GraphRelate3D: Context-Dependent 3D Object Detection
with Inter-Object Relationship Graphs

1Technical University of Munich 2The Ohio State University
Corresponding Author

Framework

infrastructure_sensors

Two-stage 3D object detection network extended with the proposed inter-object relation module (shown in yellow). We implement our module after a detector's RPN and RoI pooling modules. The object relation module consists of a Graph Generator and a GNN. First, the Graph Generator conducts inter-object relation graphs based on the centers of proposal boxes. After that, the GNN takes the proposal features and box information to calculate and iteratively update the node features. Ultimately, the node features of the same node obtained by different layers are concatenated, which are the input of the following detection head.

Abstract

Accurate and effective 3D object detection is critical for ensuring the driving safety of autonomous vehicles.
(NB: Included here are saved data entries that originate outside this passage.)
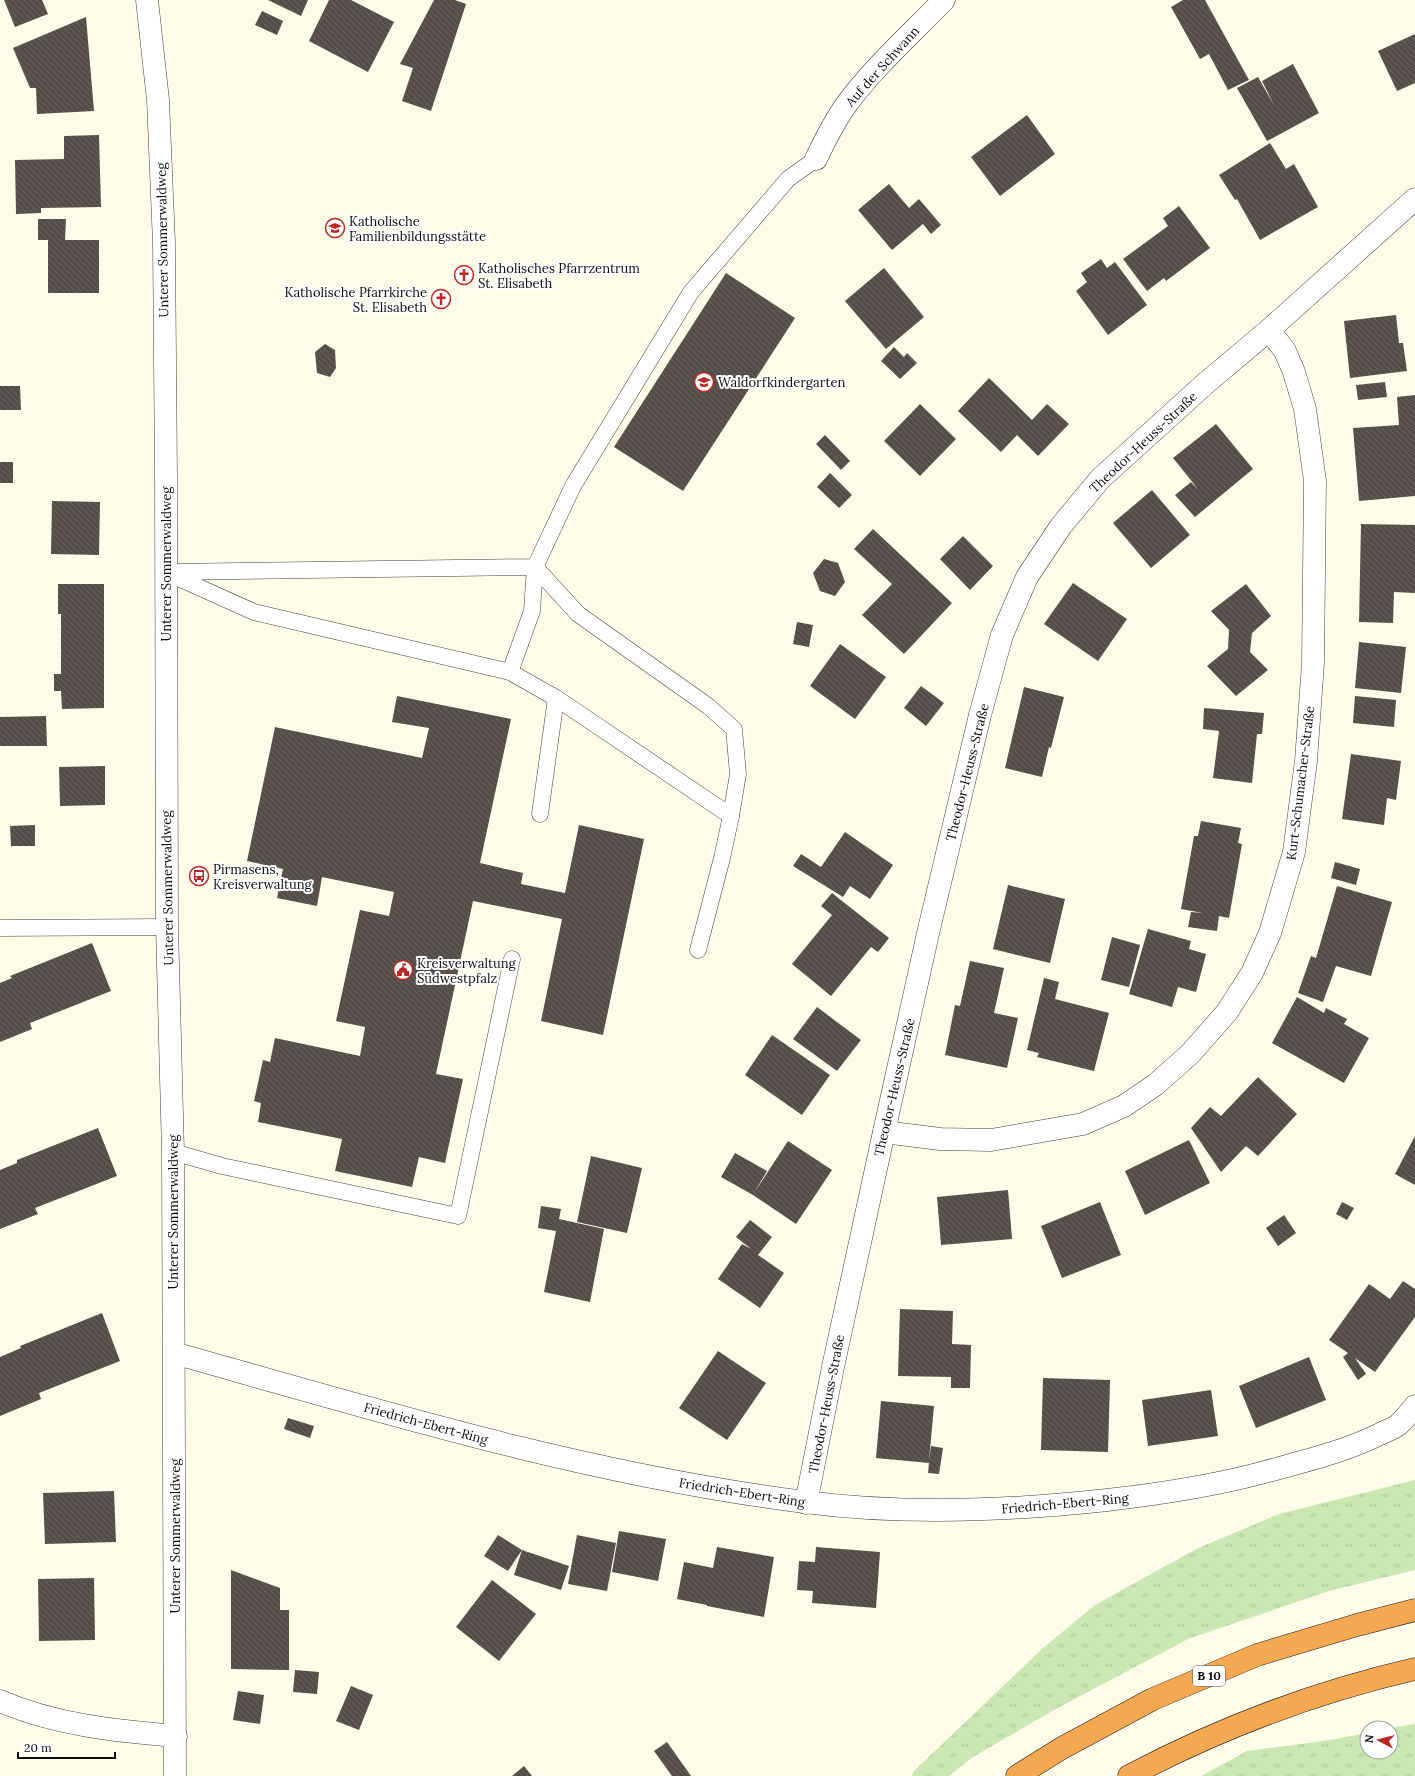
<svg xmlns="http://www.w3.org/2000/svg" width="1415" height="1776" font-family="Lora,serif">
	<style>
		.grass { fill: url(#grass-tufts) }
		.building { fill: url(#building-back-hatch) }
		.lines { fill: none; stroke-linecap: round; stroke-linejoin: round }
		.lane-casing { stroke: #3e3e3e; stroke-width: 17 }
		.street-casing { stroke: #3e3e3e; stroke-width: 23 }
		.highway-casing { stroke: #1c1c1c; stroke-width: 23 }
		.lane { stroke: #fff; stroke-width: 16 }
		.street { stroke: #fff; stroke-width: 22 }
		.highway { stroke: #f4a852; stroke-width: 22 }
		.labels { text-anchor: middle; stroke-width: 4; stroke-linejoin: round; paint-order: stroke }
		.shield { fill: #fff; stroke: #545454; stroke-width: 1 }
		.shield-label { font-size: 12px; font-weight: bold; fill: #0b0b0b }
		.street-label { font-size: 13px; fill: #0b0b0b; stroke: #fff }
		.poi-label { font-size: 13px; fill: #0b0b0b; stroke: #fff; text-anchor: start }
	</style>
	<defs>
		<pattern id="grass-tufts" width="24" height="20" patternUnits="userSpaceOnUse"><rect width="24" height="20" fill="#cbe8b4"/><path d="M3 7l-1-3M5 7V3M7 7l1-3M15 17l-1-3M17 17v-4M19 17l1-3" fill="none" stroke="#adc699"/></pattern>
		<pattern id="building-back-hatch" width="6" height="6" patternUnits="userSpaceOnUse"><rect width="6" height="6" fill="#544d48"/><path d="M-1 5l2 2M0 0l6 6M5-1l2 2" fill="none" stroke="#68625e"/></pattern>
	</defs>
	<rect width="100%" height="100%" fill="#fffce9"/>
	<!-- grass -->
	<g class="grass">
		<polygon points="1415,1480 1415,1570 1329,1591 1188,1639 1054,1710 973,1757 949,1776 912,1776 914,1771 1043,1648 1095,1605 1196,1549 1279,1514"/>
		<polygon points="1415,1724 1415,1776 1201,1776 1247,1751 1324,1741 1367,1733 1367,1752 1391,1752 1391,1728"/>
	</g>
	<!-- building -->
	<g class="building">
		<polygon points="4,0 42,0 48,14 15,27"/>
		<polygon points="268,0 308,0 301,16"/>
		<polygon points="329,0 351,0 394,22 368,72 309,41"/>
		<polygon points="434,0 455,0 466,4 431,111 402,101 413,68 400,64"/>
		<polygon points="1183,0 1205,0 1249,80 1228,90 1209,54 1200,59 1171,7"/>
		<polygon points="262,11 283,21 277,35 255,25"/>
		<polygon points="86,17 94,111 37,114 36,88 30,88 13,48"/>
		<polygon points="1415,34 1415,83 1397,91 1378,51"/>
		<polygon points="1293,64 1319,113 1267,141 1237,88 1258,77 1274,105 1262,81"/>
		<polygon points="1027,115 1055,154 1000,196 971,157"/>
		<polygon points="99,135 101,207 41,208 41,213 16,214 15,160 64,159 64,136"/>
		<polygon points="1270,143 1286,169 1294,164 1318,207 1260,240 1237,199 1235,200 1219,175"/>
		<polygon points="889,184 909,208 919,199 941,225 931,234 923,224 892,250 858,210"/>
		<polygon points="1179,206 1210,248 1166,281 1164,278 1147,291 1123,259 1168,226 1163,218"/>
		<polygon points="38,219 66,219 65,240 99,240 99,293 48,293 48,240 38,240"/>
		<polygon points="1101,259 1107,268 1115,262 1147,305 1108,335 1076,291 1087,282 1081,273"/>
		<polygon points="884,268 924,317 886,349 845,301"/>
		<polygon points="726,273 795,318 683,491 614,447"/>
		<polygon points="1396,315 1399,343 1403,343 1407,371 1350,378 1344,321"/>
		<polygon points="325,344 335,350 336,368 330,377 317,373 315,352"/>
		<polygon points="894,347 904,357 907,353 917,363 900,379 881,361"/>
		<polygon points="989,378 1032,420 1047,404 1069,424 1038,456 1017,435 1001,452 958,411"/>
		<polygon points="1385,382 1387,397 1358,400 1356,385"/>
		<polygon points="0,386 20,386 21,410 0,410"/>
		<polygon points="1415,395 1415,496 1359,501 1353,428 1399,425 1397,397"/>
		<polygon points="920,404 956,439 920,476 884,441"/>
		<polygon points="1216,424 1253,469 1195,517 1175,495 1191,482 1198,489 1173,458"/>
		<polygon points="825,435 850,461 841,470 816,444"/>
		<rect x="0" y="462" width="13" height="21"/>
		<polygon points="830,473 852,495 839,508 817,487"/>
		<polygon points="1152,490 1190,535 1151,568 1113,523"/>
		<polygon points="52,501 100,502 99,555 51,554"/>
		<polygon points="1361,524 1415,525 1415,593 1394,592 1393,623 1359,622"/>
		<polygon points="873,529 952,603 904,654 862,615 892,584 854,549"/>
		<polygon points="963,536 993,566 970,590 940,559"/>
		<polygon points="824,559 838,563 845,582 835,596 820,591 813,573"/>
		<polygon points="1073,583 1127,619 1098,661 1044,624"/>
		<polygon points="58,584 104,584 104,708 62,709 61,691 54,691 54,674 61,674 61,614 58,614"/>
		<polygon points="1246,584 1271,616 1252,633 1250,652 1268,670 1236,696 1207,666 1228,649 1229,630 1211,611"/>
		<polygon points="797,622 813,625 809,647 793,644"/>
		<polygon points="1359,642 1406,647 1401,693 1355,688"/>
		<polygon points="840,644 886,677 855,719 810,686"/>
		<polygon points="921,686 944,703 926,726 904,708"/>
		<polygon points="1024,687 1064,697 1051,748 1049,747 1042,777 1005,768"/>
		<polygon points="397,696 511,719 480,863 523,873 521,884 565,893 579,825 644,839 603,1035 541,1021 562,919 473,901 436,1074 463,1079 445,1163 419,1157 412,1187 335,1171 342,1139 258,1122 261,1103 254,1101 263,1060 270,1062 275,1038 360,1056 365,1027 336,1021 360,910 389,916 394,892 322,877 317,906 277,898 283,869 247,861 275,727 422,758 429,728 392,722"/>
		<polygon points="1355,696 1396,700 1394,727 1353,723"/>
		<polygon points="1204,708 1264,713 1262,734 1257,734 1252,783 1213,778 1219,731 1203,729"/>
		<polygon points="46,716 47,746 0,746 0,717"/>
		<polygon points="1351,754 1401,761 1396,800 1387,798 1384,825 1342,819"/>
		<polygon points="105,766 105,805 60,806 59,767"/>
		<polygon points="1201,821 1241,828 1238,843 1242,844 1229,918 1219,916 1217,931 1188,927 1191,912 1203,913 1181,909 1194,836 1198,836"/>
		<polygon points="35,825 35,846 11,846 10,826"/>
		<polygon points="845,832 893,865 870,899 850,886 843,897 793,866 801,854 821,867"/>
		<polygon points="1335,862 1360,869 1356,885 1331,878"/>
		<polygon points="1008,885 1065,899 1050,963 993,949"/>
		<polygon points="1337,886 1392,902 1371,976 1336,966 1323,1002 1298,993 1311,956 1316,958"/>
		<polygon points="832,893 889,938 878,952 871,947 831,996 792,964 832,915 821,906"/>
		<polygon points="1148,929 1191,941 1189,949 1206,954 1196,992 1178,987 1172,1007 1129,994"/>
		<polygon points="1112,937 1140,945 1129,987 1101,980"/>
		<polygon points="92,943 111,991 30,1023 32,1029 0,1042 0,983 12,978 10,976"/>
		<polygon points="970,961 1004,968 994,1013 1018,1018 1007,1068 945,1055 955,1005 960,1006"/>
		<polygon points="1044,978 1059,982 1055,999 1109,1013 1094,1071 1037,1057 1039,1053 1027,1050"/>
		<polygon points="1297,997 1324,1013 1326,1008 1347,1019 1344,1024 1369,1038 1344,1083 1272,1043"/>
		<polygon points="817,1007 861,1040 837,1071 793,1039"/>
		<polygon points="772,1035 830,1075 802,1115 745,1075"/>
		<polygon points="1258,1077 1297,1114 1258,1156 1246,1146 1221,1172 1191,1128 1210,1107 1221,1116"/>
		<polygon points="98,1128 117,1176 35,1208 38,1214 0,1229 0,1170 17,1163 17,1160"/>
		<polygon points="1415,1136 1415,1185 1395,1174"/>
		<polygon points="1189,1140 1210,1183 1145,1215 1125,1171"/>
		<polygon points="788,1141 832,1170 796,1224 753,1195 721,1177 735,1153 767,1171 754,1193"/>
		<polygon points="591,1156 642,1168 627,1233 577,1222"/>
		<polygon points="1008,1190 1012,1239 941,1245 937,1197"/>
		<polygon points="1100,1202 1121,1255 1062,1278 1041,1226"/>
		<polygon points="1342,1202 1354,1208 1347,1220 1336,1214"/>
		<polygon points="541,1206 561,1209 559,1219 604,1229 590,1302 544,1292 556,1231 538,1228"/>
		<polygon points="1284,1215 1296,1233 1278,1246 1266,1228"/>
		<polygon points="750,1220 772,1237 758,1255 784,1273 760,1308 718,1279 742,1244 751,1249 736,1237"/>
		<polygon points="1403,1281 1415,1289 1415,1317 1375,1372 1355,1358 1366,1374 1358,1380 1343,1357 1348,1353 1329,1340 1369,1284 1390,1299"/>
		<polygon points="900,1309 953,1311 952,1344 971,1345 970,1388 951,1388 951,1377 898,1376"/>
		<polygon points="102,1313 120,1361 39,1393 41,1399 0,1416 0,1357 21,1348 20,1346"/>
		<polygon points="718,1351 766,1383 727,1440 679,1408"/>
		<polygon points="1309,1357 1326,1400 1256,1428 1239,1386"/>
		<polygon points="1043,1378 1110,1380 1108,1452 1041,1450"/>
		<polygon points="1211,1390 1218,1436 1148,1446 1142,1400"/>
		<polygon points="881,1401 934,1406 929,1460 931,1446 943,1448 939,1474 928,1473 929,1463 876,1458"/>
		<polygon points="288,1418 314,1426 310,1438 284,1429"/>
		<polygon points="114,1491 116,1542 45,1544 43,1493"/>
		<polygon points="619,1531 666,1539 658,1581 612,1572"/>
		<polygon points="498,1535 522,1550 508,1571 484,1556"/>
		<polygon points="577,1535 616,1543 607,1591 568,1584"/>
		<polygon points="717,1547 774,1557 764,1617 707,1606 707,1605 677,1599 684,1562 713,1568"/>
		<polygon points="816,1547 880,1552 876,1608 812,1603 813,1591 797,1590 799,1561 815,1562"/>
		<polygon points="522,1550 569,1566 561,1590 514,1575"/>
		<polygon points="231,1570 280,1588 280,1610 289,1610 289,1670 231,1669"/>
		<polygon points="94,1578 95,1640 39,1641 38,1579"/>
		<polygon points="492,1580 536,1614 499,1661 456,1627"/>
		<polygon points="295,1670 319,1672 317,1694 293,1692"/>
		<polygon points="351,1686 373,1695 359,1730 336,1721"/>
		<polygon points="238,1691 264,1695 260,1724 233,1720"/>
		<polygon points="667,1742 691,1776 672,1776 654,1751"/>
		<polygon points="524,1766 532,1776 512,1776"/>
	</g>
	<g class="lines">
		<!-- lane casing -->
		<g class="lane-casing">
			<g id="lane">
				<polyline points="165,572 254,612 510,672 532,611 535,567 578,614 708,706 734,729 738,774 731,816 722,858 698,950"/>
				<polyline points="171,572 535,567 573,486 691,292 788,179 816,159"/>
				<polyline points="510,672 556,698 540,814"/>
				<polyline points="556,698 731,816"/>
				<polyline points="0,928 167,927"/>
				<polyline points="173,1152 222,1166 458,1216 512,959"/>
			</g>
		</g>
		<!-- street casing -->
		<g class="street-casing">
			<g id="street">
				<polyline points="147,0 158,100 164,243 166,476 167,927 173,1152 175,1776"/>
				<path d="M816 159C825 140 834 122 846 105 874 67 911 34 944 0"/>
				<polyline points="884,1132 940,1139 991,1140 1083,1124 1124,1106 1155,1085 1190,1054 1227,1012 1252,973 1270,933 1294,852 1306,761 1313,663 1315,481 1305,409 1294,372 1285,351 1269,330"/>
				<path d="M174 1353C382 1412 590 1475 805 1502 904 1515 1007 1511 1107 1500 1160 1494 1213 1486 1265 1472 1304 1461 1344 1452 1380 1434 1386 1431 1393 1429 1398 1425 1404 1420 1410 1412 1415 1406"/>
				<polyline points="806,1503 833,1367 884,1132 929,929 980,715 1002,635 1027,577 1061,526 1100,479 1206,383 1269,330 1415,199"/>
				<path d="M0 1701C56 1725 116 1731 176 1736"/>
			</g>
		</g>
		<!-- highway casing -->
		<g class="highway-casing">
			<g id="highway">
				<polyline points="1017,1776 1062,1748 1153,1699 1257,1655 1357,1625 1415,1610"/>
				<path d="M1129 1776C1220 1728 1315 1692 1415 1669"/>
			</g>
		</g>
		<!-- lane -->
		<use href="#lane" class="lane"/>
		<!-- street -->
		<use href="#street" class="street"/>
		<!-- highway -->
		<use href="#highway" class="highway"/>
	</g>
	<!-- icons -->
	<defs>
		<g id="school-ring" transform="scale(1)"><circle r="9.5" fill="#fff" stroke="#ba2824" stroke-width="1.5"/><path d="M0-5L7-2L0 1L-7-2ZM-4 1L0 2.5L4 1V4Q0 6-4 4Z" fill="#ba2824"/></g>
		<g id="church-ring" transform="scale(1)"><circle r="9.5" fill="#fff" stroke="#ba2824" stroke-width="1.5"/><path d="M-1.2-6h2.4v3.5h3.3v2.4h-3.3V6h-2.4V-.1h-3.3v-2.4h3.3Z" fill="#ba2824"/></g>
		<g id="bus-ring" transform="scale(1)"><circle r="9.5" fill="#fff" stroke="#ba2824" stroke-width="1.5"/><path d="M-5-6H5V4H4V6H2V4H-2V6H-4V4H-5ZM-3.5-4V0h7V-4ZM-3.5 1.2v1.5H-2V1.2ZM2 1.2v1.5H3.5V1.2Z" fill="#ba2824"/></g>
		<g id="civic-ring" transform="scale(1)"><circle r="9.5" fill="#fff" stroke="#ba2824" stroke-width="1.5"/><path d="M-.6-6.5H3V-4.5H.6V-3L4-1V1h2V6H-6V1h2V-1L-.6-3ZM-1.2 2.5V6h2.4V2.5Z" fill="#ba2824"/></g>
	</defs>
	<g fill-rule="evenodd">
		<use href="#school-ring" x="335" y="228"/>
		<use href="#church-ring" x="464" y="275"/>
		<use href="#church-ring" x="441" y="299"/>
		<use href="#school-ring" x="704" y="382"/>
		<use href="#bus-ring" x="199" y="876"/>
		<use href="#civic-ring" x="403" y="970"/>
	</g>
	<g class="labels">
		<!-- shield labels -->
		<rect class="shield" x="1193" y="1666" width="32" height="20" rx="3"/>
		<g class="shield-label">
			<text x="1209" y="1680">B 10</text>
		</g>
		<!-- street labels -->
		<g class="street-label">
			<text transform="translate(882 66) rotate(-48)" y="5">Auf der Schwann</text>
			<text transform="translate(162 240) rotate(-91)" y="5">Unterer Sommerwaldweg</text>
			<text transform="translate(1143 442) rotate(-43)" y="5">Theodor-Heuss-Straße</text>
			<text transform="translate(166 564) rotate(-90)" y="5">Unterer Sommerwaldweg</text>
			<text transform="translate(967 772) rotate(-76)" y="5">Theodor-Heuss-Straße</text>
			<text transform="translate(1300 783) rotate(-83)" y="5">Kurt-Schumacher-Straße</text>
			<text transform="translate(167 888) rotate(-91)" y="5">Unterer Sommerwaldweg</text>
			<text transform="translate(894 1087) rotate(-77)" y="5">Theodor-Heuss-Straße</text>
			<text transform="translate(173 1212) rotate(-90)" y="5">Unterer Sommerwaldweg</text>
			<text transform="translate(826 1404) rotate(-79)" y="5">Theodor-Heuss-Straße</text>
			<text transform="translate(426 1423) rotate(15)" y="5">Friedrich-Ebert-Ring</text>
			<text transform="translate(742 1492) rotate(9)" y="5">Friedrich-Ebert-Ring</text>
			<text transform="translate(1065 1503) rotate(-5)" y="5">Friedrich-Ebert-Ring</text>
			<text transform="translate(175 1536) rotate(-90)" y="5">Unterer Sommerwaldweg</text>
		</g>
		<!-- poi labels -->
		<g class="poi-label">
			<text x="349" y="226">Katholische<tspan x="349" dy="15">Familienbildungsstätte</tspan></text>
			<text x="478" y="273">Katholisches Pfarrzentrum<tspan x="478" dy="15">St. Elisabeth</tspan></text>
			<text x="427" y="297" text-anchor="end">Katholische Pfarrkirche<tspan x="427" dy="15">St. Elisabeth</tspan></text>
			<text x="718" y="387">Waldorfkindergarten</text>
			<text x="213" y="874">Pirmasens,<tspan x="213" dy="15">Kreisverwaltung</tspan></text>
			<text x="417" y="968">Kreisverwaltung<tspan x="417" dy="15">Südwestpfalz</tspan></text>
		</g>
	</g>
	<!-- north arrow -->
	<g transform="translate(1379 1740) rotate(277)"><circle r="19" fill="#ffffff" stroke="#9d9d9d"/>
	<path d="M0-3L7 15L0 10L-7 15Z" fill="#ba2824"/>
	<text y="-6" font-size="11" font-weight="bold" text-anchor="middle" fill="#0b0b0b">N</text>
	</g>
	<!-- scale -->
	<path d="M18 1752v6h97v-6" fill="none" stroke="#0b0b0b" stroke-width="2"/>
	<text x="24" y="1752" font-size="12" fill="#0b0b0b" stroke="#ffffff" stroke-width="3" paint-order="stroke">20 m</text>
</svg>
Recently, state-of-the-art two-stage 3D object detectors have exhibited promising performance. However, these methods refine proposals individually, ignoring the rich contextual information in the object relationships between the neighbor proposals. In this study, we introduce an object relation module, consisting of a graph generator and a graph neural network (GNN), to learn the spatial information from certain patterns to improve 3D object detection. Specifically, we create an inter-object relationship graph based on proposals in a frame via the graph generator to connect each proposal with its neighbor proposals. Afterward, the GNN module extracts edge features from the generated graph and iteratively refines proposal features with the captured edge features. Ultimately, we leverage the refined features as input to the detection head to obtain detection results. Our approach improves upon the baseline PV-RCNN on the KITTI validation set for the car class across easy, moderate, and hard difficulty levels by 0.82%, 0.74%, and 0.58%, respectively. Additionally, our method outperforms the baseline by more than 1% under the moderate and hard levels BEV AP on the test server.